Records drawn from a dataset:
◇ ◇ ◇ ◇ ◇
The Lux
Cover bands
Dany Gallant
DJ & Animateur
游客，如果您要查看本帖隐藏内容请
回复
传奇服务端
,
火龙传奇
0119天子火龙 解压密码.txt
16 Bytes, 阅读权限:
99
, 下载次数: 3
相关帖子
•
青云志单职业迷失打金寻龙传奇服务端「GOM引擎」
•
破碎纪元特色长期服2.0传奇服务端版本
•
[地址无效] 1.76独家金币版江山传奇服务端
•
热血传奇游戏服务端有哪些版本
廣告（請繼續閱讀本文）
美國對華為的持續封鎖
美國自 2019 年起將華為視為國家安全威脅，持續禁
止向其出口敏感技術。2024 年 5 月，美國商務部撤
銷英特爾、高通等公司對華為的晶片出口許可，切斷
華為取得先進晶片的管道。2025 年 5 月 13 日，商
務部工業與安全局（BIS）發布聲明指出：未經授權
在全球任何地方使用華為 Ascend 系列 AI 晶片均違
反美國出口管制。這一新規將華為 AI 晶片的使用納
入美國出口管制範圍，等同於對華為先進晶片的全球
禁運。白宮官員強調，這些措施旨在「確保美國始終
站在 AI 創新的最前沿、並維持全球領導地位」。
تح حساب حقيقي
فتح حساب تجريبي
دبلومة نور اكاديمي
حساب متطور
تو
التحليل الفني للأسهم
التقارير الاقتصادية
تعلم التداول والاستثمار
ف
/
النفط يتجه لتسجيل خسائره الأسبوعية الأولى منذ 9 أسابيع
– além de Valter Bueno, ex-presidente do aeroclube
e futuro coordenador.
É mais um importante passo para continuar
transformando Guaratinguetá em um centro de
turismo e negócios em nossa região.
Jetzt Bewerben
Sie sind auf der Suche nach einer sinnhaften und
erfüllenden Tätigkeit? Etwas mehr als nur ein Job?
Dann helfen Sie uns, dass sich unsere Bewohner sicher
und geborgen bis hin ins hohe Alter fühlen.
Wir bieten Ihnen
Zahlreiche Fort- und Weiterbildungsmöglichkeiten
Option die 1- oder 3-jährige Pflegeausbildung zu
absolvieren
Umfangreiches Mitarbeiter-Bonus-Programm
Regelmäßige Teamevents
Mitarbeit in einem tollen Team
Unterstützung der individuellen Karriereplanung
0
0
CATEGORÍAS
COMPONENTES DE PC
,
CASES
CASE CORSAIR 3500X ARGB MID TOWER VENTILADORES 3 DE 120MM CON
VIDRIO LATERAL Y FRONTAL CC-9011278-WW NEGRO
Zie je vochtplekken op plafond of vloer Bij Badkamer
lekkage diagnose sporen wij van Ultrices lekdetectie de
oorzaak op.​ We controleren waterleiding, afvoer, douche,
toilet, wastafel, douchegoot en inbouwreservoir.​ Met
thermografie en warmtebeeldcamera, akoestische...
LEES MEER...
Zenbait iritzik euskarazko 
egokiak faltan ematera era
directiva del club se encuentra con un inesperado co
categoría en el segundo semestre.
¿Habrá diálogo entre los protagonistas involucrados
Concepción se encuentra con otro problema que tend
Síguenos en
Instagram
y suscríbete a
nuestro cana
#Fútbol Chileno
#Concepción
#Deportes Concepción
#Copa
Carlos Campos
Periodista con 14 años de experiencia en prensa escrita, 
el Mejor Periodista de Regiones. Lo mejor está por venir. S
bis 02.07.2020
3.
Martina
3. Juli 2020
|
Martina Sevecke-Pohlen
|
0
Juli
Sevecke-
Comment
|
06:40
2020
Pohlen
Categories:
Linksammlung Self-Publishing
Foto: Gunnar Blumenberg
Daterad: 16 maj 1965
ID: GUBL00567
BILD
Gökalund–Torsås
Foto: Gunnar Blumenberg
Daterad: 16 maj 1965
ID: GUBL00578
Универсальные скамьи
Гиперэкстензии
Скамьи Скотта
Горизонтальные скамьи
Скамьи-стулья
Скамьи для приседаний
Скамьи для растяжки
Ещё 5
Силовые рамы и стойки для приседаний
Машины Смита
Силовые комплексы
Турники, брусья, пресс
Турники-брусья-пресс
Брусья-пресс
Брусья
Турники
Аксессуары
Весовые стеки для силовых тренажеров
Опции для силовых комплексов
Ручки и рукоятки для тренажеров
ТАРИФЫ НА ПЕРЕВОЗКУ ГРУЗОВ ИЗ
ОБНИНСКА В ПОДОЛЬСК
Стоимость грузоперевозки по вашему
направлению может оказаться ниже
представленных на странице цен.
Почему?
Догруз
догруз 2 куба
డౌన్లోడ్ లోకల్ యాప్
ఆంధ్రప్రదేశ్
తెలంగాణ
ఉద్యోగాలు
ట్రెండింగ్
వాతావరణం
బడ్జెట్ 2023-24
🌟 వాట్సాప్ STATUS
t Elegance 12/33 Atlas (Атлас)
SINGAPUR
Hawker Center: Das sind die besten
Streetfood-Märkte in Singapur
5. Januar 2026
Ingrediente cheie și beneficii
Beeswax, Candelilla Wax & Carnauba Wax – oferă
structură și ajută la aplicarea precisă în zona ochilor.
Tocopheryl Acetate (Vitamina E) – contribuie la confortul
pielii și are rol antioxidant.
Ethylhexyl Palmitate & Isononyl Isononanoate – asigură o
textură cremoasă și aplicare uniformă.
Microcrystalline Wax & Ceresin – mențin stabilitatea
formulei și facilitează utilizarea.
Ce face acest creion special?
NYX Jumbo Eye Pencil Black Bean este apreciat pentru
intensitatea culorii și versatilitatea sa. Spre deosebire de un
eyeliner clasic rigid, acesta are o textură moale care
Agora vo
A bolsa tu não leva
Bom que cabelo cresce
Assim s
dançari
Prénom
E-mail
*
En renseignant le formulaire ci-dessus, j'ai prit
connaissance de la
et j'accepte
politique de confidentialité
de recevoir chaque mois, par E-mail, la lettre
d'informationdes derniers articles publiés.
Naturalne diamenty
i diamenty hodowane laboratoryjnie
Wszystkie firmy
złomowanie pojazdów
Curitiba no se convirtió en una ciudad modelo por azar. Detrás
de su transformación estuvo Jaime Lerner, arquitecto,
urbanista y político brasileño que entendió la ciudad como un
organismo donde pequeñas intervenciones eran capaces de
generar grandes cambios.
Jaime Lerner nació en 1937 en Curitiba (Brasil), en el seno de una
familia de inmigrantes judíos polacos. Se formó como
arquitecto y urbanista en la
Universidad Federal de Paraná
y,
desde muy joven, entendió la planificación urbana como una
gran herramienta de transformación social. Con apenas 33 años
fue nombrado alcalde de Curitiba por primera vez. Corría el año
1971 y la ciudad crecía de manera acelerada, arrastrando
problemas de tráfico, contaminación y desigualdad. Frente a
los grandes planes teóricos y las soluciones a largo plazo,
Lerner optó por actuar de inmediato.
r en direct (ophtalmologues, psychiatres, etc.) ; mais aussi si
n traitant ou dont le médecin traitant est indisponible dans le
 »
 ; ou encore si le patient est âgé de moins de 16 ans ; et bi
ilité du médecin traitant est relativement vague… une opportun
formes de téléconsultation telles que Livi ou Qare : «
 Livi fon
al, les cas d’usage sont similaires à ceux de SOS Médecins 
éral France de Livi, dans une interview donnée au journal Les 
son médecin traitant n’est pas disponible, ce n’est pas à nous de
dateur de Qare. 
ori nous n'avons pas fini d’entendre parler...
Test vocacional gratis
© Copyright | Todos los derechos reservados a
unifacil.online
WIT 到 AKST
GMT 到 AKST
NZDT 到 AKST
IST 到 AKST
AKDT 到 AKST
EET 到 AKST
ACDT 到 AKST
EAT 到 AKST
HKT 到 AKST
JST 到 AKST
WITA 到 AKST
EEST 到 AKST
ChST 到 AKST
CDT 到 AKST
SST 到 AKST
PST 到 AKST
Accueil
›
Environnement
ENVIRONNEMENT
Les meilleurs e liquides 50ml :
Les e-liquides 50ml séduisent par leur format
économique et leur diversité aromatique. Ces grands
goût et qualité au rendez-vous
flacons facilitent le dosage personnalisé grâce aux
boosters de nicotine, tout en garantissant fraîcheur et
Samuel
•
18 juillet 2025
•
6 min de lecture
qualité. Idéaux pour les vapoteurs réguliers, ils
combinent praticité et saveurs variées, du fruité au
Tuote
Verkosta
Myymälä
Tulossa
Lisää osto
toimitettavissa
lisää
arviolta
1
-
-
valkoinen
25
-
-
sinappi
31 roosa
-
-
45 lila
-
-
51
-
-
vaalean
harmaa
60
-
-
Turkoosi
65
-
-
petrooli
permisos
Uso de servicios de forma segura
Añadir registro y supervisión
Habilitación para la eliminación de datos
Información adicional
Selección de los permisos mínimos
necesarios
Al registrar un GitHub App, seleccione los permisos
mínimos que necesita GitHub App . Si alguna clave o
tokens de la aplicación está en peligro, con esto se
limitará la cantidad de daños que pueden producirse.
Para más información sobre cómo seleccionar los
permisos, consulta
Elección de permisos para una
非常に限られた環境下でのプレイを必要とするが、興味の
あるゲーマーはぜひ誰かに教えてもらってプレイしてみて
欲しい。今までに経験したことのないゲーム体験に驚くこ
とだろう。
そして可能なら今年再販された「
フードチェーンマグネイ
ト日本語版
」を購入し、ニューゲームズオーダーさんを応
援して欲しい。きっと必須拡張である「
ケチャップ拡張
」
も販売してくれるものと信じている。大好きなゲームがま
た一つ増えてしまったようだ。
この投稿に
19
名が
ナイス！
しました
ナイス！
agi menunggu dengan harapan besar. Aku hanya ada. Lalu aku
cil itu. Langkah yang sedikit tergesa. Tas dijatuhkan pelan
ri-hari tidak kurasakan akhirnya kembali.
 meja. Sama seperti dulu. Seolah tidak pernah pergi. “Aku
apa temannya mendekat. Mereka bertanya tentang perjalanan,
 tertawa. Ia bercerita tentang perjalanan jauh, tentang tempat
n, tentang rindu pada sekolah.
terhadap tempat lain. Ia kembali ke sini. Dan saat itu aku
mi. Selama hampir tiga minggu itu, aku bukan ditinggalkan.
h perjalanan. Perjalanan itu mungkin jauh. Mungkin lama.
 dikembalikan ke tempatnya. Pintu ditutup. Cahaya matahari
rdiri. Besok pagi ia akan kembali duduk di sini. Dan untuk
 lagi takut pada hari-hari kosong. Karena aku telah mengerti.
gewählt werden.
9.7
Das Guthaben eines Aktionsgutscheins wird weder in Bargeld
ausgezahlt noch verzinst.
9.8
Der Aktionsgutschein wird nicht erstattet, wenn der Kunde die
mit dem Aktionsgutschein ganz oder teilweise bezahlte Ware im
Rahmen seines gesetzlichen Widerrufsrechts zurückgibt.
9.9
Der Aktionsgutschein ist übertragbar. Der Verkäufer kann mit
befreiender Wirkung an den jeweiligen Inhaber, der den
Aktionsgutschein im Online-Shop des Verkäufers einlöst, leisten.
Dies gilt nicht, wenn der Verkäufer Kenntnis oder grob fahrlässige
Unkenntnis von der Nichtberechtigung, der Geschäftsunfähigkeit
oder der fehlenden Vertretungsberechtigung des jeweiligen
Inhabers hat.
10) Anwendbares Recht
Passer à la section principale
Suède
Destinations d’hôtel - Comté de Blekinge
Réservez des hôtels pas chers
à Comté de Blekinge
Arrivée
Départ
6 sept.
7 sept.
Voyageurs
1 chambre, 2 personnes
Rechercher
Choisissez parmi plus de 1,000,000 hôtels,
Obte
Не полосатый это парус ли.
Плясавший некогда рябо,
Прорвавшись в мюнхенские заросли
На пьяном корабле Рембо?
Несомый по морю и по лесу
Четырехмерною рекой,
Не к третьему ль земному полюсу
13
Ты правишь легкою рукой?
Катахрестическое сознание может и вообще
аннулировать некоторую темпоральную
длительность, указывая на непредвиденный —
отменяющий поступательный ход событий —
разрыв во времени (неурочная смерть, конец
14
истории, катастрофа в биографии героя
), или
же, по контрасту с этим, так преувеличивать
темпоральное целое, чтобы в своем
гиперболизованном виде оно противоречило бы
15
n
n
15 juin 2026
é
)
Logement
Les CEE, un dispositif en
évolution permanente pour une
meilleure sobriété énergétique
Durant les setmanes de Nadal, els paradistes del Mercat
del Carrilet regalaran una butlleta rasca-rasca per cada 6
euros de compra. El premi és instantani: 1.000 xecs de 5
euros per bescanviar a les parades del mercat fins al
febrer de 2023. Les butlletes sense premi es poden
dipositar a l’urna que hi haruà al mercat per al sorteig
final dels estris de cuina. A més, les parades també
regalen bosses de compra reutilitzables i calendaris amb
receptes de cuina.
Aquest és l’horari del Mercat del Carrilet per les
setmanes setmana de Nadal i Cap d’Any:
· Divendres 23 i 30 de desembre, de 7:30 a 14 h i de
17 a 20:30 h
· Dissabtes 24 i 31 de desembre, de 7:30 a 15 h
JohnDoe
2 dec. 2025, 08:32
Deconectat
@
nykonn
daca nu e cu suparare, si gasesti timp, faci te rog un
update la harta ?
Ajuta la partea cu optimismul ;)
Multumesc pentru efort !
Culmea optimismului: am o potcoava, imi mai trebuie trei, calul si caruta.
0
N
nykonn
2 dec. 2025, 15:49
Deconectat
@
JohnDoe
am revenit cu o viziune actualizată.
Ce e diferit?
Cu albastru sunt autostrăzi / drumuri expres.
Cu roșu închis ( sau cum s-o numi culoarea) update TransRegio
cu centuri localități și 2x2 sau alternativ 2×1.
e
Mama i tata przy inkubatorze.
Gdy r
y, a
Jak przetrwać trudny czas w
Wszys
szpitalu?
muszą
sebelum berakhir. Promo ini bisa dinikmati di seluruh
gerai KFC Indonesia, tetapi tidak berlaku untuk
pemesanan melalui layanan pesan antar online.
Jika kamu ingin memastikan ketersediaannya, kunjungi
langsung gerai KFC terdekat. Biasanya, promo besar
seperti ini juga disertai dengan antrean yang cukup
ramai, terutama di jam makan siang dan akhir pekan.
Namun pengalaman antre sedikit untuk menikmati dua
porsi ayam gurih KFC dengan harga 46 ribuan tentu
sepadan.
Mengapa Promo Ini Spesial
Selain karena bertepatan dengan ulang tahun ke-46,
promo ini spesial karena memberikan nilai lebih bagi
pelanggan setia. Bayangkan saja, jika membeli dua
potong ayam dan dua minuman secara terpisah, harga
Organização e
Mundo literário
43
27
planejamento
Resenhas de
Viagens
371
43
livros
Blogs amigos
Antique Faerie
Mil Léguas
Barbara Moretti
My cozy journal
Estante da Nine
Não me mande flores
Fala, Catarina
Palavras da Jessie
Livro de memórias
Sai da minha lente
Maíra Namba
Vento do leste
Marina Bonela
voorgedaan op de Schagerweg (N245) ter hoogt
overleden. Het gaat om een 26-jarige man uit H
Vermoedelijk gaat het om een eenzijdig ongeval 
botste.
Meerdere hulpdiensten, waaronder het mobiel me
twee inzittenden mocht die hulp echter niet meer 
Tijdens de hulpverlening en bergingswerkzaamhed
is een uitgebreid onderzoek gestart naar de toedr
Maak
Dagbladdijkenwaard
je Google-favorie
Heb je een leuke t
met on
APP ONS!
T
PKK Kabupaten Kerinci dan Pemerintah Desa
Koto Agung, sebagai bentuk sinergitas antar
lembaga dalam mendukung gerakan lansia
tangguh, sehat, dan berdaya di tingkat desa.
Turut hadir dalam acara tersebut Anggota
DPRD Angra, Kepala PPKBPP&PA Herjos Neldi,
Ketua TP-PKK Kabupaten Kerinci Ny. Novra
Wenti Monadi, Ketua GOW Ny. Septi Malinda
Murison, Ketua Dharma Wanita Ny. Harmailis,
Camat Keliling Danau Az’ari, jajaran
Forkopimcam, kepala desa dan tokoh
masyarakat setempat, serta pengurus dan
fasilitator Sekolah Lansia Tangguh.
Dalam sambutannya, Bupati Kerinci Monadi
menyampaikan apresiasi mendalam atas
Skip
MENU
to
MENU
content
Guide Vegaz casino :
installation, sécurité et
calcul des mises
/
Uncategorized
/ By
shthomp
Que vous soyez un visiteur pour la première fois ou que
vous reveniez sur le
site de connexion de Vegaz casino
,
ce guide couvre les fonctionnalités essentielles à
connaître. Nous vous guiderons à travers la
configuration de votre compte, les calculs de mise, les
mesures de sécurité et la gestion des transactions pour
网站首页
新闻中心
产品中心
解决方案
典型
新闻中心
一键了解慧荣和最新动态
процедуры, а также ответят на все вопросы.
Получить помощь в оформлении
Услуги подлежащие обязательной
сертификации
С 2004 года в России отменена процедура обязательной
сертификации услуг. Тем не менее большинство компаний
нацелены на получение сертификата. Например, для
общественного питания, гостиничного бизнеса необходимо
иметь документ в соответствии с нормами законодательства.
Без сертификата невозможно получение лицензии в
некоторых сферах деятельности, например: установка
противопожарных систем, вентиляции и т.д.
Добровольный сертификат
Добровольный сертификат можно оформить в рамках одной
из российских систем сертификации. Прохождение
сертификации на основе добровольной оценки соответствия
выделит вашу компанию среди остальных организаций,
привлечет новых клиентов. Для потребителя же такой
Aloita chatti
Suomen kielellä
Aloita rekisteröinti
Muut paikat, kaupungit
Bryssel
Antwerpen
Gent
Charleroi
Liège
◇ ◇ ◇ ◇ ◇
Every line above that includes the word "journal" must appear in the answer.

Answer box:
éral France de Livi, dans une interview donnée au journal Les 
My cozy journal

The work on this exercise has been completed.